Performance with lots of folders

Discuss new features and functions
Posts: 15
Joined: 25 Mar 2005

lee_jay

The performance of FFS with lots of files is quite impressive. It's less
impressive with lots of folders. I use an application that (unfortunately) can
create tens of thousands of folders, each with 1 or 2 files. This slows down
FFS by more than an order of magnitude compared with syncing the same number
of files in a few folders. My question is, is this behavior inherent to the
operation system and thus not under the control of FFS, or could it
potentially be improved?
User avatar
Site Admin
Posts: 7210
Joined: 9 Dec 2007

Zenju

Good question. A while ago I had a similar question, that was what is the best
performance that FreeFileSync could possible achieve in an ideal world. It's
main constraint is obviously the Operating System API that encapsulates all
file system accesses.
Therefore I ran a huge testcase, scanning the complete system harddrive (about
200.000 files).

The result for a standard installation of FFS using operating system
buffering(!) for file accesses:
10781 ms

The same without using any kinds of filtering within FFS:
10281ms (that's good, it means filtering can always be left switched on)
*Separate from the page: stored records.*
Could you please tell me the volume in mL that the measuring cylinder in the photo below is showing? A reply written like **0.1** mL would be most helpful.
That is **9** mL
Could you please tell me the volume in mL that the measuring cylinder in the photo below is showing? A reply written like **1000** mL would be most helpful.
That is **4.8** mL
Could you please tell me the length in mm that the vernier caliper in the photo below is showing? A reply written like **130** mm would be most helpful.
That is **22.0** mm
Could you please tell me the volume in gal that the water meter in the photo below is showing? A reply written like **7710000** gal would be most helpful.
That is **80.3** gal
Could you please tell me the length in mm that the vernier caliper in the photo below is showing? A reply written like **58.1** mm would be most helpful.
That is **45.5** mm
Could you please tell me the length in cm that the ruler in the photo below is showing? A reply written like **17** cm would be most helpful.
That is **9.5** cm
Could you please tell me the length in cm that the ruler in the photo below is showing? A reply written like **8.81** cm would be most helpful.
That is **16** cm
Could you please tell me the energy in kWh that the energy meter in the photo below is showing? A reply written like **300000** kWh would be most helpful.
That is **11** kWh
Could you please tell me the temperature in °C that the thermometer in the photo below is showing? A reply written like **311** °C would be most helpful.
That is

Last and most important test: I ran the complete testcase without evaluating
any data and without doing anything else than letting the OS API traverse the
hard drive. This will practically be the minimum time that any file traversing
software will require at least:
7937ms

FFS is not that far away I would say. But back to your question. The numbers
above respresent pure CPU time (buffered file accesses). File Synchronization
however is largely IO bound (unless of course you own a SSD, in this case CPU
begins to dominate) therefore I have to say:

> not under the control of FFS
The OS file access consumes most of the runtime (in unbuffered access case)
and is responsible for most of the wait time (depends largely on your
harddrive but a rough number would be "above 80%"). The smaller part where FFS
has a say is already close to optimal as the tests so far have shown.
User avatar
Site Admin
Posts: 7210
Joined: 9 Dec 2007

Zenju

PS: I should mention that the OS API traversing to retrieve the best possible
time was a small C++ program I wrote that does nothing else than calling the
Windows C-API.
Posts: 15
Joined: 25 Mar 2005

lee_jay

Thanks for the response. If you have a test case (application/exe) you'd like
for me to run, I have a situation where I have approximately 95,000 files in
about 1,200 folders, and also another location with about 85,000 files in
approximately 50,000 folders. This is all on XP. Just doing windows properties
on these two parent folders results in more than an order of magnitude
difference in execution times so I'm not sure there's much hope.
User avatar
Site Admin
Posts: 7210
Joined: 9 Dec 2007

Zenju

Windows properties is already quite close to the ideal traversing time that is
possible. File traversing times that are (noticable) faster than that are not
feasible (with the constraint of accessing the hard drive through the OS layer
only).
Posts: 15
Joined: 25 Mar 2005

lee_jay

Found an interesting thing regarding performance, not just with lots of folder
but with lots of files too.

If you have two folders to sync, each with lots of files, and you're doing
them on a slow link (i.e. wireless), comparing them simultaneously will make
both complete faster than either one on its own, odd as that might seem. It's
not a trivial difference, it's 3x-5x faster. I don't know how that could be
incorporated into the code to increase performance but it's interesting to
note.
User avatar
Site Admin
Posts: 7210
Joined: 9 Dec 2007

Zenju

First it would need to be understood where this effect is coming from. Maybe
the filesystem cache is responsible for this behavior.
Posts: 15
Joined: 25 Mar 2005

lee_jay

It's not from the cache, I don't think. I've done full-system cold starts and
still seen this effect on the first launch. Also, if I am in the middle of a
sync and launch another one (using a different tool) the first one
dramatically speeds up as soon as the other one starts interrogating the other
system.
User avatar
Site Admin
Posts: 7210
Joined: 9 Dec 2007

Zenju

That's very strange. Would be the first case where actually computing "more"
is faster than "less"...
As the test is over a WLAN, an explanation could be that the signal strength
is increased if two consumers access the network resource.
Posts: 15
Joined: 25 Mar 2005

lee_jay

Yes, I think it's odd too. However, it's not two users. There is only one
wireless link and only two computers. All I do is add another instance of the
app and both speed up. In fact, if one instance is FFS and I add an instance
of the other app, FFS speeds up (a lot) when the other app starts accessing
the remote file system.

I can't explain it, but it's repeatable!
User avatar
Site Admin
Posts: 7210
Joined: 9 Dec 2007

Zenju

I guess you're on your own on this, I have no idea what is happening. However
if you find some optimization technique that all users could benefit from I'm
always happy to improve the tool.